Light Years, 2015.
Directed by Esther May Campbell.
Starring Beth Orton, Muhammet Uzuner, Sophie Burton, James Stuckey, Zamira Fuller, Mike Wright, Mickey Morris, Ewan Cooke, Graeme Hogg and Fouad Cilmi.
SYNOPSIS:
Rose longs to see mum, but nobody will take her. Ever. Dad disappears to work. Sister waits for a boy on a damp golf course while their brother communes with spirits online. But Rose reckons a familys like a constellation – connected up there in the infinite. Stars feel each other, even if they’ve died millions of years ago, even if theyre light years apart. Taking destiny into her hands, Rose slips out at dawn into Englands forgotten edge lands. Her departure provokes a family to change, to search for Rose and each other, until discovering the truth of their own awesome inheritance.
Writer-director Esther May Campbell’s feature debut Light Years has a particular familiarity in both plot and presentation that troubles many other wistful, countryside-adjacent independent films. The story sees the three disaffected children of absent/distant parents set out on a journey to reunite their fractured family after the youngest, Rose, runs away from home to track down their medicalised mother (Beth Orton). Despite her tender age, this isn’t a thrilling tale of child endangerment or parental responsibility, but rather a somber, floaty series of meditations on isolation and desire that intersect in an underwhelming conclusion.
The film’s visuals are its biggest strength, Campbell and her cinematographers finding striking, ethereal images in the English countryside and giving Bristol industrial estates an abandoned, sometimes alien quality that aids empathising with the cast’s detachment from their surroundings and one another. A scene featuring the father (Muhammet Uzuner) working in a large greenhouse is calming, the lush vegetation offering a tranquil refuge from the grim outside world until he can’t avoid his familial duties any longer. These wordless moments create a world of sound and colour intoxicatingly separate from the social realism on either side; sadly, these are often spoiled by characters opening their mouths and delivering preposterous sub-poetic dialogue (occasionally to themselves).
There’s something to be admired in the more restrained performances by the parents, the subtle expressions of which are captured in long close ups, allowing the viewer to connect with a character, not just their words.
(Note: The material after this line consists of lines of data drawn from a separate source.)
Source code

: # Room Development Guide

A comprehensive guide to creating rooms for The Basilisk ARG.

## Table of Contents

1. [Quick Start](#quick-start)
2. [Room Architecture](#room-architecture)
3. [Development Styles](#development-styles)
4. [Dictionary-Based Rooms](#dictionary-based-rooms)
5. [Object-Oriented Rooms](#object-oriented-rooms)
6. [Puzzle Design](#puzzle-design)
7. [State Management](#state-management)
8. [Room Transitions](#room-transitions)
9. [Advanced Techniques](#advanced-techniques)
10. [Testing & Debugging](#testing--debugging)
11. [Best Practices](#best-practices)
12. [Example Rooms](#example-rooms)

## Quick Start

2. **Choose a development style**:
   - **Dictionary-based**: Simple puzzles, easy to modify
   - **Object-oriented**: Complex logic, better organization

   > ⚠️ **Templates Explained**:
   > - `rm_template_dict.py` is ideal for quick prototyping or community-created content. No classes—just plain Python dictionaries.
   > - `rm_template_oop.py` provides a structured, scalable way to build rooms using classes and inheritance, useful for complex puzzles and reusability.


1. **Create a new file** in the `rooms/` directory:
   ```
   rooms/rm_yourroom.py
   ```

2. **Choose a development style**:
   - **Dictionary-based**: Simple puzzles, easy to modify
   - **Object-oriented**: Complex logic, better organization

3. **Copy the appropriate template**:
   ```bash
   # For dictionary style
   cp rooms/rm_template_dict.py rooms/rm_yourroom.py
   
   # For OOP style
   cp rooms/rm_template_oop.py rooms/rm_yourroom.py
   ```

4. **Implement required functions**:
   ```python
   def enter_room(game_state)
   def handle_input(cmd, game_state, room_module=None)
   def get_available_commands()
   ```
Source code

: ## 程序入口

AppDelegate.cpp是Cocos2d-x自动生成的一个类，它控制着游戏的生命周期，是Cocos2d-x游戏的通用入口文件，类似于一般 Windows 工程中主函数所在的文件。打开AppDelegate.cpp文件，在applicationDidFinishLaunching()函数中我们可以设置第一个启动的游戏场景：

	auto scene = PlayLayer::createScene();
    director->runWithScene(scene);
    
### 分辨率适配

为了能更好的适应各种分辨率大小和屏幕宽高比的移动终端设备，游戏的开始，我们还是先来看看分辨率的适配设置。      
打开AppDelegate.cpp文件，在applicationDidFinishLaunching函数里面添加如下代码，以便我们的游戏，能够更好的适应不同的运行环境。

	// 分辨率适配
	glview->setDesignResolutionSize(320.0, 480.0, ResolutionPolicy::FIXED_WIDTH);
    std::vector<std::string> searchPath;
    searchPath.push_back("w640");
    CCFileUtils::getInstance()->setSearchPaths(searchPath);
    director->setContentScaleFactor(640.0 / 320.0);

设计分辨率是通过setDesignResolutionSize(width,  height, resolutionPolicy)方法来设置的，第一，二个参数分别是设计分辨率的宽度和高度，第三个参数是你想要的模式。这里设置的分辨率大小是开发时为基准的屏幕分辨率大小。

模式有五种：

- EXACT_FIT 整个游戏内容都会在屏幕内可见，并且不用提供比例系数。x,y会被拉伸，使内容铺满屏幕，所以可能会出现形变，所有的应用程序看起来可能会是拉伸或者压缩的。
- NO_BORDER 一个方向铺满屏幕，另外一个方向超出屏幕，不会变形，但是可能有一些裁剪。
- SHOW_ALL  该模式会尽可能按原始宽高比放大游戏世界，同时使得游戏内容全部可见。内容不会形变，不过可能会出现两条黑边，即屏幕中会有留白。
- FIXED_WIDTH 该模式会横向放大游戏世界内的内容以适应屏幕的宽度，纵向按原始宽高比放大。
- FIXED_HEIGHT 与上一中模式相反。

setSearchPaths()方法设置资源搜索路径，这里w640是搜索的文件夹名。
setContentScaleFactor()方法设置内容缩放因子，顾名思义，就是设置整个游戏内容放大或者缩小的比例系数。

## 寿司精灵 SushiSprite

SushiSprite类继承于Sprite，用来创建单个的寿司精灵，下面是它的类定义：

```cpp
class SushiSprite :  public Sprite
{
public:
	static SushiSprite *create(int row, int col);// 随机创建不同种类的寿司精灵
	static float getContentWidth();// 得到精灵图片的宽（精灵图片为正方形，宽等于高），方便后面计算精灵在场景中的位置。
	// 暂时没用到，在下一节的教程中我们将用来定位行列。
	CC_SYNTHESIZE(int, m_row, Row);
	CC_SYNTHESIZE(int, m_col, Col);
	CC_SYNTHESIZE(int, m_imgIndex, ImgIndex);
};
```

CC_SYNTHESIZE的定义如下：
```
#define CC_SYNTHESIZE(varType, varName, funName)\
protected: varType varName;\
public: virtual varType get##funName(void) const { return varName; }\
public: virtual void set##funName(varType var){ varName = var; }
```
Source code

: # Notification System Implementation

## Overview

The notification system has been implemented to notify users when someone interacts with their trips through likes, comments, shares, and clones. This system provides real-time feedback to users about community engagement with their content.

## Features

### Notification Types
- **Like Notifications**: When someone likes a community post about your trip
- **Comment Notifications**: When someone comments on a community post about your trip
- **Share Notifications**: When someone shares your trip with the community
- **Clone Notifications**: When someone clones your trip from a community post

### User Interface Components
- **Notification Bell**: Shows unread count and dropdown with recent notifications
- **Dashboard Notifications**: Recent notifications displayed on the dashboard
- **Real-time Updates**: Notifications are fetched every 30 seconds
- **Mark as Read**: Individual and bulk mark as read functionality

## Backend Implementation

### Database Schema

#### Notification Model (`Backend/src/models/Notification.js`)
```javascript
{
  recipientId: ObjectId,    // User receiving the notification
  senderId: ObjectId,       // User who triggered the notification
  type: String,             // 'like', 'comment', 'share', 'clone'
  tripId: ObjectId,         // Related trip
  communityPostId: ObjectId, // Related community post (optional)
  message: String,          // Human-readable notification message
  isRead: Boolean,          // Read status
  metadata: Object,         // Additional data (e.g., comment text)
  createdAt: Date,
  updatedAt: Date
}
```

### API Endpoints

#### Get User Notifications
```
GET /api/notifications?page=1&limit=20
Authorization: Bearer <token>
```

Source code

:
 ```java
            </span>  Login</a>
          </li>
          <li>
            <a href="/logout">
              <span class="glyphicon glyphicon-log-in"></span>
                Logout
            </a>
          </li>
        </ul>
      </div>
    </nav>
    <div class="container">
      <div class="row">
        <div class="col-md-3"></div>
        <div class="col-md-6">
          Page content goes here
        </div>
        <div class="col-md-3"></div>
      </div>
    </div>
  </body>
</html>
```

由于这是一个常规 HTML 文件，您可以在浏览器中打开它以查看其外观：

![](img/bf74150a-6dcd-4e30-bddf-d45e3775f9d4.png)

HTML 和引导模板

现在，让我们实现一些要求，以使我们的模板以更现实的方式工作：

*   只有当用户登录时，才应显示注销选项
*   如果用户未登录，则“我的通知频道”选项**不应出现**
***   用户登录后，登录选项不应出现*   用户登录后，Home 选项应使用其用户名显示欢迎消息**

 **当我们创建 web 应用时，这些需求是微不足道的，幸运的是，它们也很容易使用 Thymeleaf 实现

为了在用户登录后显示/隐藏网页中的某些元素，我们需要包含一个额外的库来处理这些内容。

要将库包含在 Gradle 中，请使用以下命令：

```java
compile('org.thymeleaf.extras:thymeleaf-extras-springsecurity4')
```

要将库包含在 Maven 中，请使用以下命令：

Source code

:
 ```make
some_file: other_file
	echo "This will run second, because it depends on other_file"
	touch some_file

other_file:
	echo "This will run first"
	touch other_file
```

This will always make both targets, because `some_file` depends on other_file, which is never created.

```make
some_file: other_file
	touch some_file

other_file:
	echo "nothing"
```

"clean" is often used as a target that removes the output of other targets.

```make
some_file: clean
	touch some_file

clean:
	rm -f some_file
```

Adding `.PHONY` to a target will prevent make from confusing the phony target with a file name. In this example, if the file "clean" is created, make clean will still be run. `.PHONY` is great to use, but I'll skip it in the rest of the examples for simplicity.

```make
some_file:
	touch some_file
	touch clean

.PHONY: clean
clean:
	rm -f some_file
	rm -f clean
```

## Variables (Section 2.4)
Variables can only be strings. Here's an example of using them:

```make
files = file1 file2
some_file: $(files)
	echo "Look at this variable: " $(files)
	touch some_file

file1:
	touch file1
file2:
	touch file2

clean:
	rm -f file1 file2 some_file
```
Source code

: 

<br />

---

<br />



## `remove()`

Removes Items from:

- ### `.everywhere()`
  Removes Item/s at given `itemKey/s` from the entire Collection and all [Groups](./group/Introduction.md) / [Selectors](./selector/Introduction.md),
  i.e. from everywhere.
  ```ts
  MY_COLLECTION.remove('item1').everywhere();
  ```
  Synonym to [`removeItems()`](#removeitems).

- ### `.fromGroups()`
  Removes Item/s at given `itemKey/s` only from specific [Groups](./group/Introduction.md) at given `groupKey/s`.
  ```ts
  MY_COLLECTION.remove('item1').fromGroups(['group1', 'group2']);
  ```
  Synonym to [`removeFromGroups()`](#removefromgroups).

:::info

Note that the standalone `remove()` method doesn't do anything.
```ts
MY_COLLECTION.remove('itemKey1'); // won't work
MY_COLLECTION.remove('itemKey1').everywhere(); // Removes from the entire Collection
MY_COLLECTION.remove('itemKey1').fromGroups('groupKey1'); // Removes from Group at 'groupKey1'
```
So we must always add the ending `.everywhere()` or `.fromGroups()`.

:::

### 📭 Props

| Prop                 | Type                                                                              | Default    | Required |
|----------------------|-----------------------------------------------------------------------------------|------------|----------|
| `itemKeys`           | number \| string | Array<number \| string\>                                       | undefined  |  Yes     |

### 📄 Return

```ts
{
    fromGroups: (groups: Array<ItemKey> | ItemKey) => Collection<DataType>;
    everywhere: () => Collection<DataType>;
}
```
It makes you wonder what a version of the film with a more ruthless editing mandate would have looked like.
Light Years strives to stand out from the crowd with its non-linear narrative and earnest treatment of young people, but it trips over too many indie drama cliches (characters wandering aimlessly through the woods, a young girl bringing her disconnected family back together, etc.) to leave a lasting impression. Campbell clearly knows how to utilise cinema to tactile, mesmeric effect; hopefully we’ll see more of that in her future work and less waffle.
Light Years is now on limited release across the UK.